### YOUR GOAL
Beginning at the line containing "deterioration – 0 marks" and continuing to the end of the records below, give each line again exactly as it stands, and only those lines.

### SUPPLIED DATA
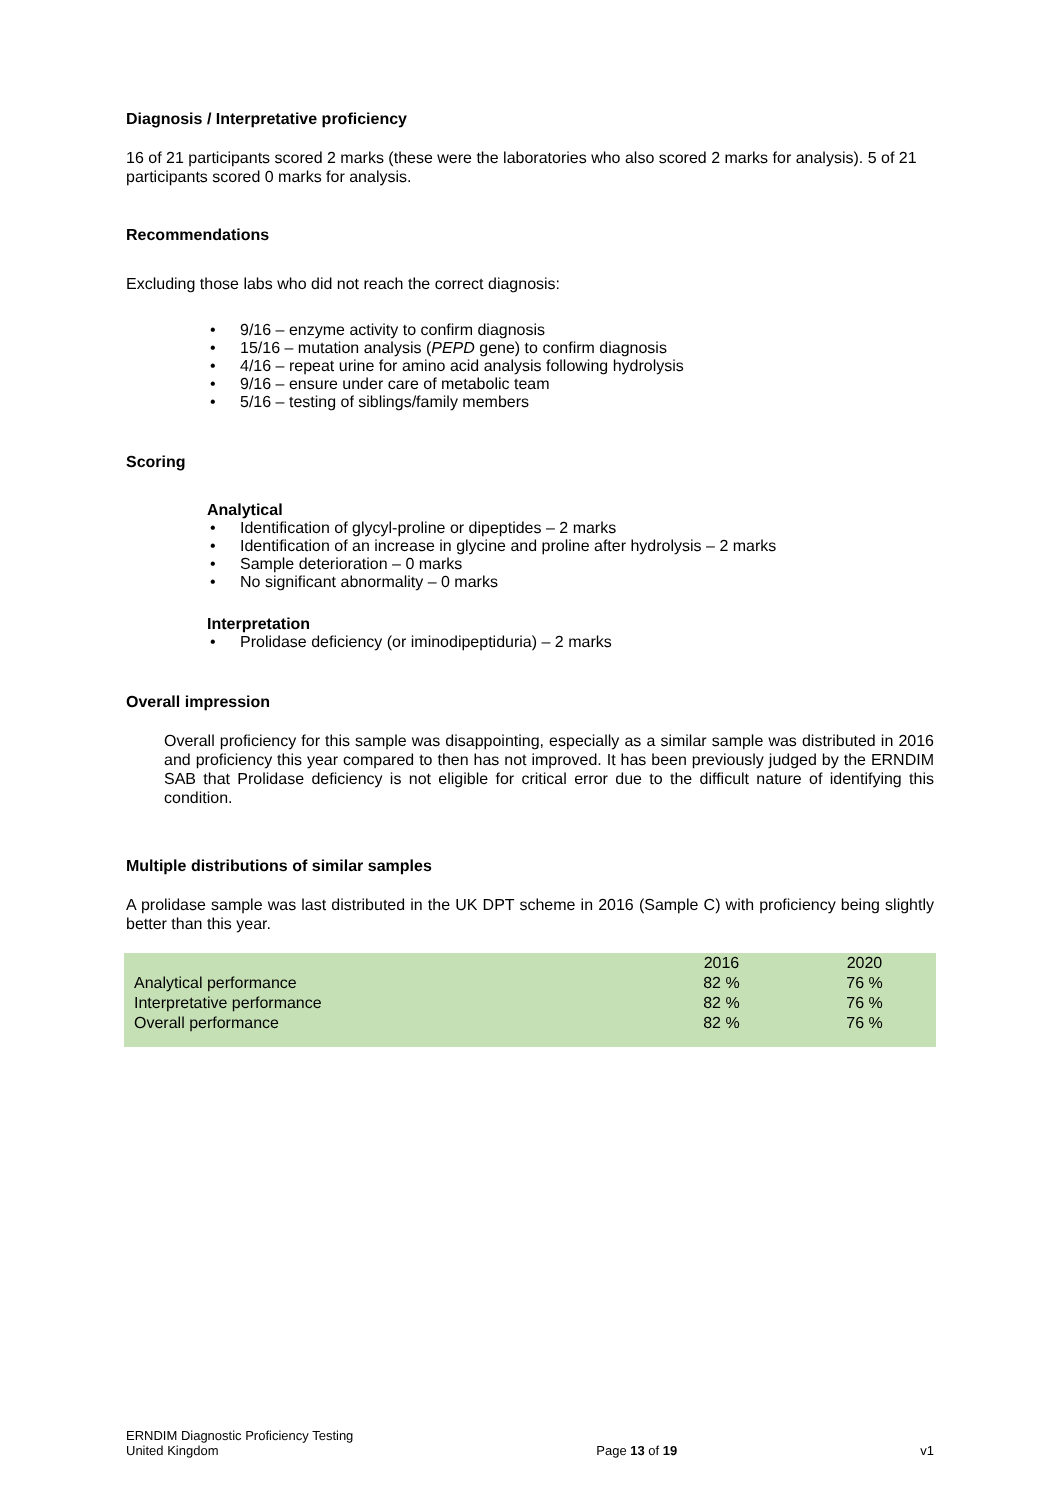Diagnosis / Interpretative proficiency
16 of 21 participants scored 2 marks (these were the laboratories who also scored 2 marks for analysis). 5 of 21 participants scored 0 marks for analysis.
Recommendations
Excluding those labs who did not reach the correct diagnosis:
• 9/16 – enzyme activity to confirm diagnosis
• 15/16 – mutation analysis (PEPD gene) to confirm diagnosis
• 4/16 – repeat urine for amino acid analysis following hydrolysis
• 9/16 – ensure under care of metabolic team
• 5/16 – testing of siblings/family members
Scoring
Analytical
• Identification of glycyl-proline or dipeptides – 2 marks
• Identification of an increase in glycine and proline after hydrolysis – 2 marks
• Sample deterioration – 0 marks
• No significant abnormality – 0 marks
Interpretation
• Prolidase deficiency (or iminodipeptiduria) – 2 marks
Overall impression
Overall proficiency for this sample was disappointing, especially as a similar sample was distributed in 2016 and proficiency this year compared to then has not improved. It has been previously judged by the ERNDIM SAB that Prolidase deficiency is not eligible for critical error due to the difficult nature of identifying this condition.
Multiple distributions of similar samples
A prolidase sample was last distributed in the UK DPT scheme in 2016 (Sample C) with proficiency being slightly better than this year.
| | 2016 | 2020 |
| Analytical performance | 82 % | 76 % |
| Interpretative performance | 82 % | 76 % |
| Overall performance | 82 % | 76 % |
ERNDIM Diagnostic Proficiency Testing
United Kingdom
Page 13 of 19
v1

### THE COMPLETED TASK
• Sample deterioration – 0 marks
• No significant abnormality – 0 marks
Interpretation
• Prolidase deficiency (or iminodipeptiduria) – 2 marks
Overall impression
Overall proficiency for this sample was disappointing, especially as a similar sample was distributed in 2016 and proficiency this year compared to then has not improved. It has been previously judged by the ERNDIM SAB that Prolidase deficiency is not eligible for critical error due to the difficult nature of identifying this condition.
Multiple distributions of similar samples
A prolidase sample was last distributed in the UK DPT scheme in 2016 (Sample C) with proficiency being slightly better than this year.
| | 2016 | 2020 |
| Analytical performance | 82 % | 76 % |
| Interpretative performance | 82 % | 76 % |
| Overall performance | 82 % | 76 % |
ERNDIM Diagnostic Proficiency Testing
United Kingdom
Page 13 of 19
v1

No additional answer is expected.